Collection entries
• • • • •

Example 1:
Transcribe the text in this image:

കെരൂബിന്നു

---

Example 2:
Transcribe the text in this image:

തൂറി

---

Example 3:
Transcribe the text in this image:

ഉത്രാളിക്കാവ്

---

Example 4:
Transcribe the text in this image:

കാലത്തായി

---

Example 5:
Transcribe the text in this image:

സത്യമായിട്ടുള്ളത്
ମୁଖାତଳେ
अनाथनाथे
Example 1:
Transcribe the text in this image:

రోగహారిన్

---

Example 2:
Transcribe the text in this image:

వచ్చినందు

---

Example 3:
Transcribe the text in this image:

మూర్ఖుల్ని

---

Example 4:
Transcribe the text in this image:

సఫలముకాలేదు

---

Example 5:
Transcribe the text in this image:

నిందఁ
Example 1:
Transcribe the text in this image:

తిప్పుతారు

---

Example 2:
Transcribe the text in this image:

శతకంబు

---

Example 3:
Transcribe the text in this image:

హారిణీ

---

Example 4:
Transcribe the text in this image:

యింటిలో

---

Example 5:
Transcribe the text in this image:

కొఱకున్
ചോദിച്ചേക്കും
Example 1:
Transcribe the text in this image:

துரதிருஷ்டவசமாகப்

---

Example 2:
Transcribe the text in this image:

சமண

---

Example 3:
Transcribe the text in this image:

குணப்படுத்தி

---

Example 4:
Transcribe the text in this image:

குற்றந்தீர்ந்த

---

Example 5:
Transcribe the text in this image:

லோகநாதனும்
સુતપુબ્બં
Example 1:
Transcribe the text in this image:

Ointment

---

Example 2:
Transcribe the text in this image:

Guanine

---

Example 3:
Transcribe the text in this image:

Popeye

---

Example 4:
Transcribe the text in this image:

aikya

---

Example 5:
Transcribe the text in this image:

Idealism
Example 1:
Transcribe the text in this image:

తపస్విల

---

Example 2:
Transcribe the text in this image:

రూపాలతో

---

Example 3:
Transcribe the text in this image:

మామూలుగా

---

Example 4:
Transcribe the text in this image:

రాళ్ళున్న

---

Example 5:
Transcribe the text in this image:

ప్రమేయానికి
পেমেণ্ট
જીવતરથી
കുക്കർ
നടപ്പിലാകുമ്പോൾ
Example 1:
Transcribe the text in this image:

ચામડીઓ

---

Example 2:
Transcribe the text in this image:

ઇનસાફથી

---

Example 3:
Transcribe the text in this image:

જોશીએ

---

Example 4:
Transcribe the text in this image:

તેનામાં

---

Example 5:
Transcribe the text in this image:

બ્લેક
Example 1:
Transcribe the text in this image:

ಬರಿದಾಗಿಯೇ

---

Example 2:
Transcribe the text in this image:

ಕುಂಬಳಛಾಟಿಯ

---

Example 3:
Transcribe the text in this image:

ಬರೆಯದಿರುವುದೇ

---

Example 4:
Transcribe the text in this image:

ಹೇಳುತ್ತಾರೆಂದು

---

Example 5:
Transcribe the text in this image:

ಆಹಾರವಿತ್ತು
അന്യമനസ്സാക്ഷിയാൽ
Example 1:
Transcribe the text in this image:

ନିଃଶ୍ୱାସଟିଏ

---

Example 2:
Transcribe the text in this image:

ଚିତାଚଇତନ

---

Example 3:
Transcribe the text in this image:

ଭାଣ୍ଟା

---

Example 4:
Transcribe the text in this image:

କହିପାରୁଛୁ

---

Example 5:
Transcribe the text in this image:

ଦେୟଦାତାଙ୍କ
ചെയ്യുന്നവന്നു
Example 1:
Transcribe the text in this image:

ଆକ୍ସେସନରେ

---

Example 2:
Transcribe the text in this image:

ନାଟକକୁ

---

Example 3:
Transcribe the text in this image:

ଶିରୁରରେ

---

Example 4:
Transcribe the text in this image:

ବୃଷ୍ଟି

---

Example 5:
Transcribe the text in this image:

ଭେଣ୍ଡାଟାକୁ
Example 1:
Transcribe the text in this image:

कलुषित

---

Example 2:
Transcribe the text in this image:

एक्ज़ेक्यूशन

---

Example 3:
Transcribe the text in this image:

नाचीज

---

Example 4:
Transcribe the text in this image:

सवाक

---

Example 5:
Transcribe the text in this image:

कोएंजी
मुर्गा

• • • • •

● **WORK ITEM**: Every record above needs to be returned in full, exactly.

● **TASK RESPONSE**:
Example 1:
Transcribe the text in this image:

കെരൂബിന്നു

---

Example 2:
Transcribe the text in this image:

തൂറി

---

Example 3:
Transcribe the text in this image:

ഉത്രാളിക്കാവ്

---

Example 4:
Transcribe the text in this image:

കാലത്തായി

---

Example 5:
Transcribe the text in this image:

സത്യമായിട്ടുള്ളത്
ମୁଖାତଳେ
अनाथनाथे
Example 1:
Transcribe the text in this image:

రోగహారిన్

---

Example 2:
Transcribe the text in this image:

వచ్చినందు

---

Example 3:
Transcribe the text in this image:

మూర్ఖుల్ని

---

Example 4:
Transcribe the text in this image:

సఫలముకాలేదు

---

Example 5:
Transcribe the text in this image:

నిందఁ
Example 1:
Transcribe the text in this image:

తిప్పుతారు

---

Example 2:
Transcribe the text in this image:

శతకంబు

---

Example 3:
Transcribe the text in this image:

హారిణీ

---

Example 4:
Transcribe the text in this image:

యింటిలో

---

Example 5:
Transcribe the text in this image:

కొఱకున్
ചോദിച്ചേക്കും
Example 1:
Transcribe the text in this image:

துரதிருஷ்டவசமாகப்

---

Example 2:
Transcribe the text in this image:

சமண

---

Example 3:
Transcribe the text in this image:

குணப்படுத்தி

---

Example 4:
Transcribe the text in this image:

குற்றந்தீர்ந்த

---

Example 5:
Transcribe the text in this image:

லோகநாதனும்
સુતપુબ્બં
Example 1:
Transcribe the text in this image:

Ointment

---

Example 2:
Transcribe the text in this image:

Guanine

---

Example 3:
Transcribe the text in this image:

Popeye

---

Example 4:
Transcribe the text in this image:

aikya

---

Example 5:
Transcribe the text in this image:

Idealism
Example 1:
Transcribe the text in this image:

తపస్విల

---

Example 2:
Transcribe the text in this image:

రూపాలతో

---

Example 3:
Transcribe the text in this image:

మామూలుగా

---

Example 4:
Transcribe the text in this image:

రాళ్ళున్న

---

Example 5:
Transcribe the text in this image:

ప్రమేయానికి
পেমেণ্ট
જીવતરથી
കുക്കർ
നടപ്പിലാകുമ്പോൾ
Example 1:
Transcribe the text in this image:

ચામડીઓ

---

Example 2:
Transcribe the text in this image:

ઇનસાફથી

---

Example 3:
Transcribe the text in this image:

જોશીએ

---

Example 4:
Transcribe the text in this image:

તેનામાં

---

Example 5:
Transcribe the text in this image:

બ્લેક
Example 1:
Transcribe the text in this image:

ಬರಿದಾಗಿಯೇ

---

Example 2:
Transcribe the text in this image:

ಕುಂಬಳಛಾಟಿಯ

---

Example 3:
Transcribe the text in this image:

ಬರೆಯದಿರುವುದೇ

---

Example 4:
Transcribe the text in this image:

ಹೇಳುತ್ತಾರೆಂದು

---

Example 5:
Transcribe the text in this image:

ಆಹಾರವಿತ್ತು
അന്യമനസ്സാക്ഷിയാൽ
Example 1:
Transcribe the text in this image:

ନିଃଶ୍ୱାସଟିଏ

---

Example 2:
Transcribe the text in this image:

ଚିତାଚଇତନ

---

Example 3:
Transcribe the text in this image:

ଭାଣ୍ଟା

---

Example 4:
Transcribe the text in this image:

କହିପାରୁଛୁ

---

Example 5:
Transcribe the text in this image:

ଦେୟଦାତାଙ୍କ
ചെയ്യുന്നവന്നു
Example 1:
Transcribe the text in this image:

ଆକ୍ସେସନରେ

---

Example 2:
Transcribe the text in this image:

ନାଟକକୁ

---

Example 3:
Transcribe the text in this image:

ଶିରୁରରେ

---

Example 4:
Transcribe the text in this image:

ବୃଷ୍ଟି

---

Example 5:
Transcribe the text in this image:

ଭେଣ୍ଡାଟାକୁ
Example 1:
Transcribe the text in this image:

कलुषित

---

Example 2:
Transcribe the text in this image:

एक्ज़ेक्यूशन

---

Example 3:
Transcribe the text in this image:

नाचीज

---

Example 4:
Transcribe the text in this image:

सवाक

---

Example 5:
Transcribe the text in this image:

कोएंजी
मुर्गा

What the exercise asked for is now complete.